Excerpted records =
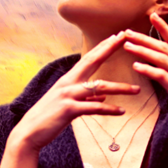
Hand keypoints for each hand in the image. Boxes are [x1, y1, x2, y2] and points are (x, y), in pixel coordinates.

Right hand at [10, 32, 139, 152]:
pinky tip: (121, 111)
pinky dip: (109, 109)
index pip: (88, 58)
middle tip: (125, 37)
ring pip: (99, 87)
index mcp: (68, 79)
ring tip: (137, 90)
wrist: (29, 132)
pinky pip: (94, 108)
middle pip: (92, 61)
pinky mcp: (69, 110)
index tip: (116, 36)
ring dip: (120, 88)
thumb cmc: (49, 117)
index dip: (103, 46)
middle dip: (109, 48)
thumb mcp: (68, 104)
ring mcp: (68, 95)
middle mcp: (68, 83)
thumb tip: (102, 97)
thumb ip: (86, 99)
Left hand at [122, 13, 167, 147]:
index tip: (153, 16)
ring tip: (127, 46)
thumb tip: (167, 70)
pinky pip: (163, 77)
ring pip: (163, 59)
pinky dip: (148, 69)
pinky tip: (136, 66)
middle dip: (146, 38)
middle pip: (166, 47)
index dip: (165, 28)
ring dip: (143, 50)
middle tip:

Task to carry out = Answer with a number only. How many lines in the records include the word "pinky"?

Output = 7